26/06/12

Sekilas Kenangan untuk Ulang Tahun Mama

Mam, ada rasa sesal dihati, ketika barusan saya membuka aplikasi memo diponsel saya ini, dan tidak menemukan tulisan hampir selesai yang semalam anakmu ini rangkai sebagai hadiah ulang tahunmu kali ini.
Tulisan yang hampir jadi, tulisan yang menandai kenangan dihati, tulisan yang mungkin bisa sedikit mengobati rasa rindu ini.

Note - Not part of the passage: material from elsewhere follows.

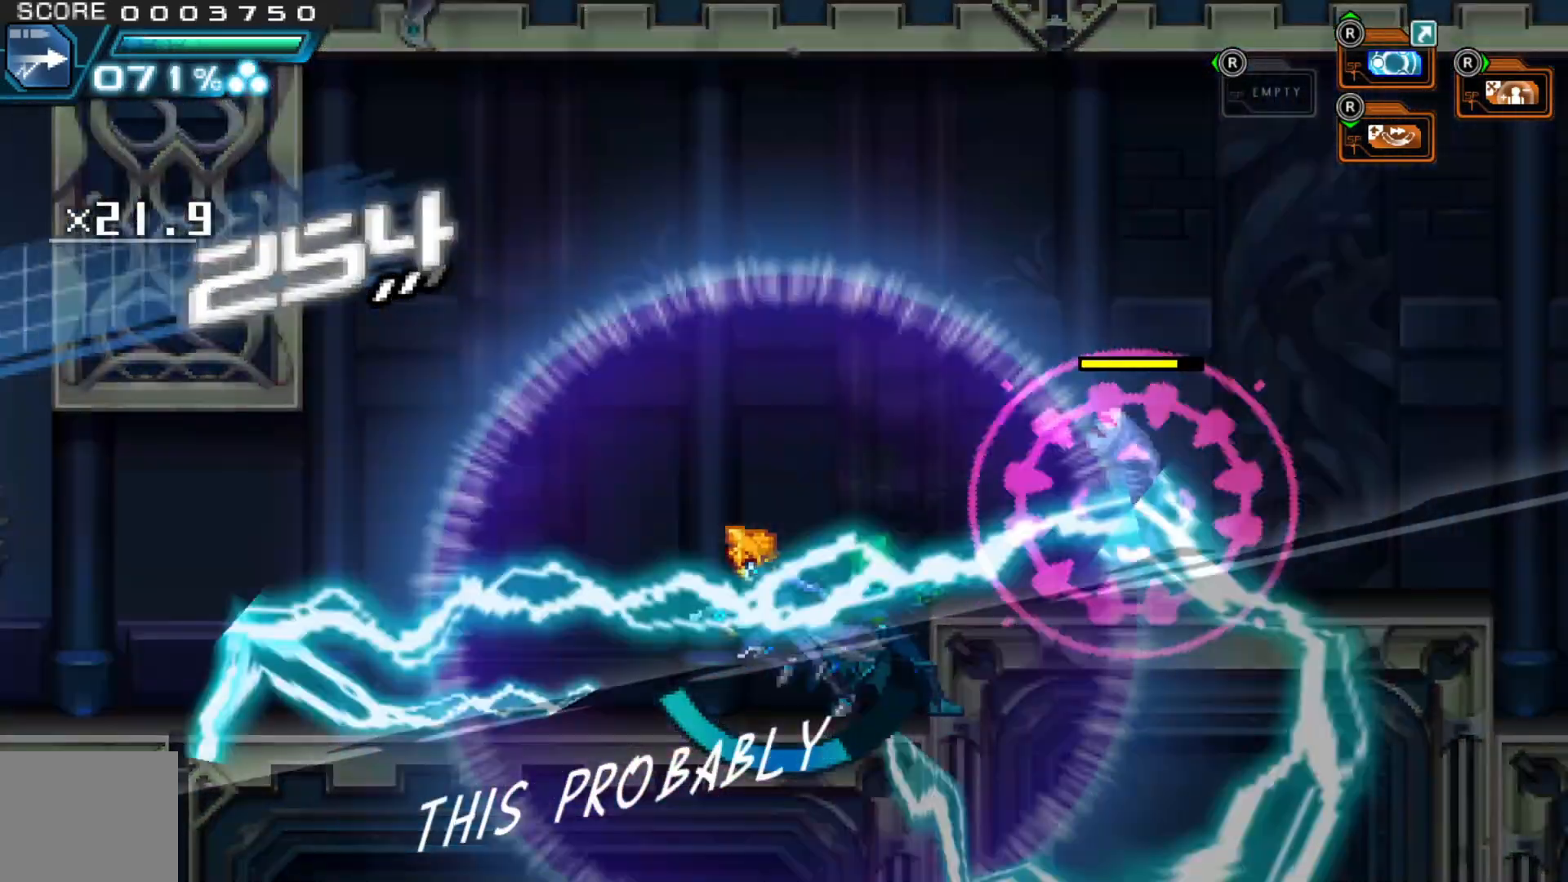
{"buttons": [], "left_stick": "center", "right_stick": "center", "events": [[200, "A", "down"], [317, "left_stick", "up-right"], [417, "A", "up"], [417, "left_stick", "center"]]}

Mama, sosok yang bisa dibilang perpustakaan pertama saya. Ratusan buku bernyawa yang terangkum dalam sosok ibu berwibawa yang mendidik dua putrinya dengan tangan dingin dan dekapan hangatnya. Walaupun begitu, sejujurnya tidak banyak yang bisa saya ceritakan tentang wanita yang mengabdi pada negara ini, yang bahkan masih terus mengabdi diakhir hayatnya dulu. Mama, yang sibuk dikantor itu, dalam versi saya, hanya menyisakan kenangan malam-malam panjang dimana beliau dan ayah saya merawat putri kecilnya yang selama hampir setahun lebih sakit dan butuh perhatian ekstra, atau beragam obat tradisional yang dibuat untuk meredakan berbagai sakit yang menyerang anggota keluarganya, kenangan akan perintahnya untuk belajar dan jadi seperti kakak yang pintar disekolah, kenangan akan wangi parfum harum melati Estee-lauder yang selalu tercium dipagi hari yang melengkapi teriakan ramai ketika beliau membangunkan saya untuk meminum susu dan bergegas pergi ke kampus, kenangan akan buku resep yang beliau kumpulkan satu persatu dan saya yang kebagian untuk menuliskannya dalam satu buku catatan, dan sialnya saat ini buku kumpulan resep andalan keluarga itu hilang entah kemana (resep asli puding coklat dan puding orson itu pun tinggal secuil kenangan dikepala saya, yang seringkali ngaco ketika diaplikasikan), kenangan akan puluhan tas dan sepatu yang menjadi koleksi kebanggaannya (sekarang kebiasaannya itu diwarisi oleh kakak saya), kenangan akan sederet piring, perabotan, dan guci hiasan kembar untuk dua putri kecil kesayangannya, yang konon alasan dibeli kembar, katanya kalau nanti kami menikah dan pindah rumah, maka masing-masing kami akan menerimanya tanpa ada yang terlewatkan (yang konyolnya beberapa guci sudah pecah duluan ulah tingkah duo cucu kesayangannya,hahaha), kenangan akan berbagai tanaman bunga dan buah dipekarangan rumah, kenangan akan beragam kata mutiara pengganti kalimat amarah, kenangan akan rahasia sedekah yang dianutnya, kenangan akan ritual menggulung rambut, selalu tampil gaya dan senang mengenakan kebaya, kenangan akan cara mencuci baju dengan membilas terlebih dahulu sebelum merendam baju dengan alasan untuk mengurangi debu dalam rangka penghematan sabun (tetapi sayangnya jadi pemborosan air,hahaha), kenangan akan ratu kondangan dan berbagai acara lainnya (dan saya pun memilih untuk meneruskan kebiasannya ini,hahaha), serta berbagai kumpulan kenangan lain yang sudah tidak begitu jelas dalam ingatan.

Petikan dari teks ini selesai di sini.